When you have a full desktop browser and a mouse this still wouldn’t serve much purpose but if you are on a device without a mouse and you could just say “follow, link title” the browser would find the link titled as such and go there. Another example would be when you are on the page reading text you could say, “scroll down one page,” and the screen would scroll automatically for you. Dragon Naturally Speaking apparently can accommodate much of this.
CSS 3 already has a speech spec that is recommended. That spec is really geared towards implementing an enhanced experience for screen readers but I suspect that if you improve the markup for screen readers it would open up a doorway for use without screen readers as well. This is the classic progressive enhancement win that has been exemplified with each iteration of HTML, CSS, and JS.
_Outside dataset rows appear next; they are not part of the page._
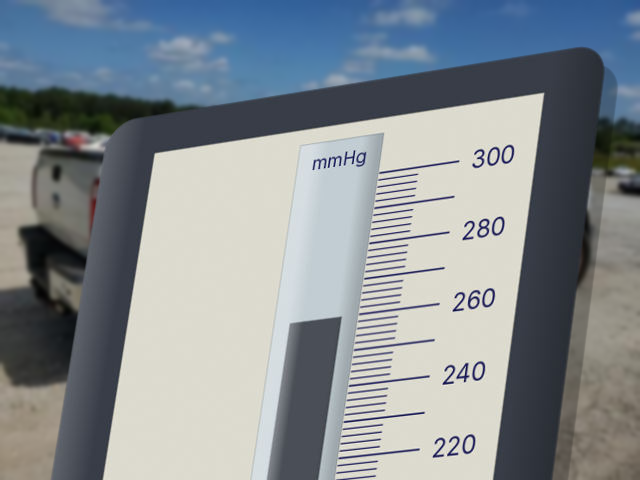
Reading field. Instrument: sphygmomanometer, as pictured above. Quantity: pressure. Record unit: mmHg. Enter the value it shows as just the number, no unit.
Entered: 260
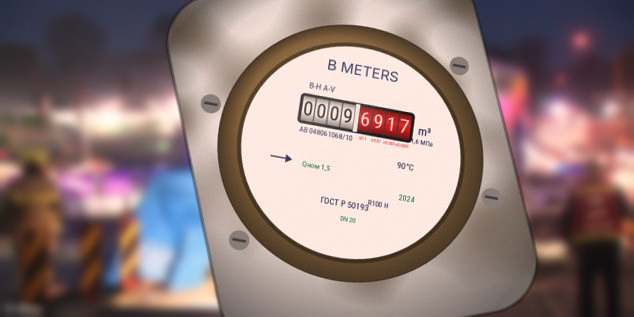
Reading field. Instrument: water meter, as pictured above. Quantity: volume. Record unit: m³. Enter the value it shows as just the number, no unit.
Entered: 9.6917
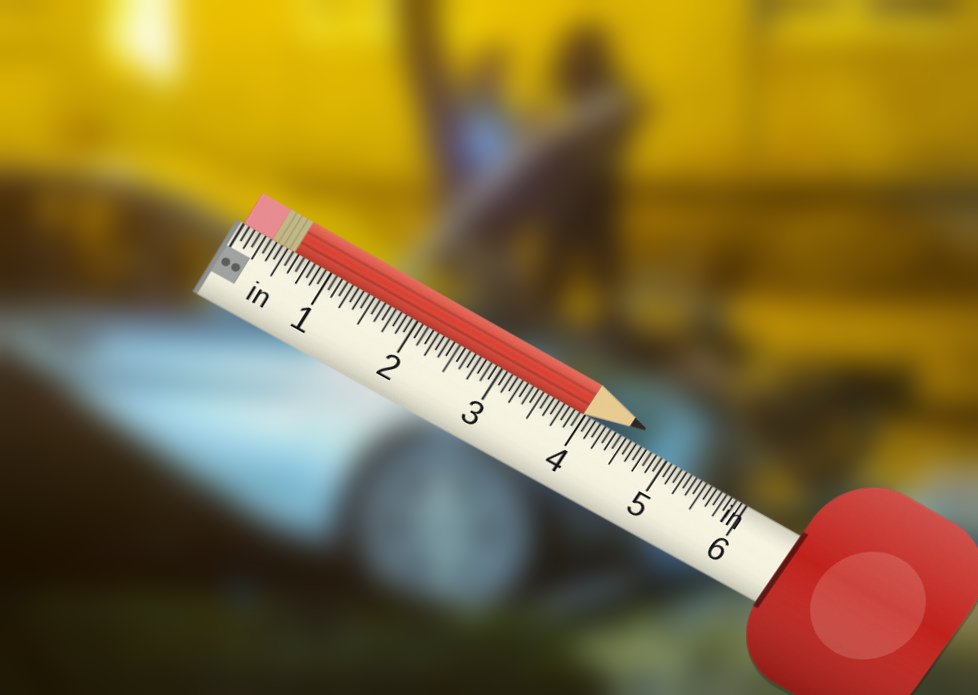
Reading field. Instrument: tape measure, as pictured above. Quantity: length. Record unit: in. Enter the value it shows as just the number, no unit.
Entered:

Pairing this with future enhancements in eye tracking technology one day we might be able to look at the page and then dictate what we want to do. I think that would be very liberating as a user that is on a computer for 8+ hours a day. Beyond the CSS 3 spec, pages are now often built with ARIA regions that make it very straight-forward to make very robust identification/function for each HTML element.
If anyone is aware of a JS library, technology or stack that accommodates any of the above please let me know. It would be lots of fun to experiment further with this idea.